There is no evidence in the record showing or tending to show that appellees were in any manner prejudiced by appellant’s failure to bring suit for specific performance sooner. Laches is such neglect or omission to assert a right as, taken in conjunction with lapse of time more or less great and other circumstances causing prejudice to the adverse party, operates as a bar in a court of equity. (Morse v. Seibold, 147 Ill. 318.) In an equitable proceeding it is only when by delay or neglect to assert a right the adverse party is lulled into doing that which he would not have done or into omitting to do that which he would have done in reference to the property had the right been properly asserted that the defense of laches will be considered. Simons v. Morris, supra; Neidhardt v. Prank, supra; Troyer v. Erdman, 320 Ill. 140.

The contract for the sale of the land was fairly and under standingly entered into and no circumstances of oppression or fraud appear. Appellees made a written proposition for the sale of the premises in question to appellant and fixed their own price for the same. Their proposition was accepted, and appellant has at no time been in default as to any of its undertakings.
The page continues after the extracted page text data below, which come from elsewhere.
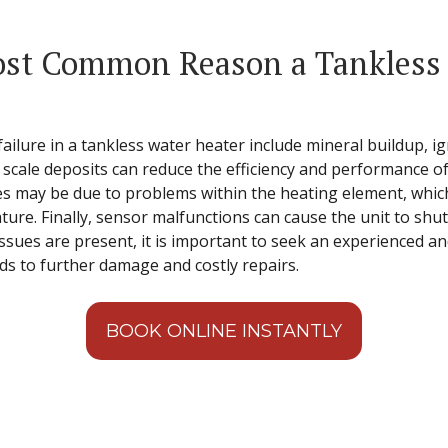
st Common Reason a Tankless 
ilure in a tankless water heater include mineral buildup, ig
 scale deposits can reduce the efficiency and performance of
res may be due to problems within the heating element, which 
ure. Finally, sensor malfunctions can cause the unit to shut
 issues are present, it is important to seek an experienced an
ads to further damage and costly repairs.
BOOK ONLINE INSTANTLY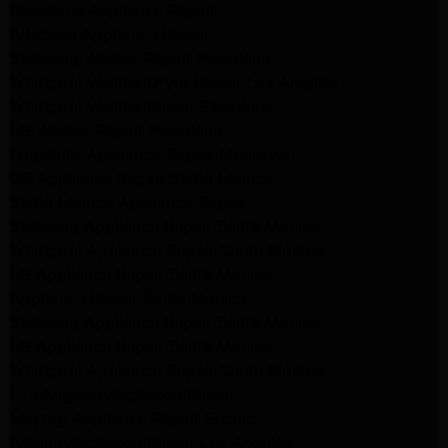
Pasadena Appliance Repair
Altadena Appliance Repair
Samsung Washer Repair Pasadena
Whirlpool Washer Dryer Repair Los Angeles
Whirlpool Washer Repair Pasadena
LG Washer Repair Pasadena
Frigidaire Appliance Repair Monrovia
GE Appliance Repair Santa Monica
Santa Monica Appliance Repair
Samsung Appliance Repair Santa Monica
Whirlpool Appliance Repair Santa Monica
LG Appliance Repair Santa Monica
Appliance Repair Santa Monica
Samsung Appliance Repair Santa Monica
LG Appliance Repair Santa Monica
Whirlpool Appliance Repair Santa Monica
Los Angeles Appliance Repair
Maytag Appliance Repair Encino
Amana Appliance Repair Los Angeles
The master in chancery correctly held that appellant was entitled to a decree for *447the specific performance of the contract, and the circuit court erred in sustaining appellees’ exceptions to the master’s report.

The decree of the circuit court is reversed and the cause remanded to that court, with directions to enter a decree for the specific performance of the contract.

Reversed and remanded, with directions.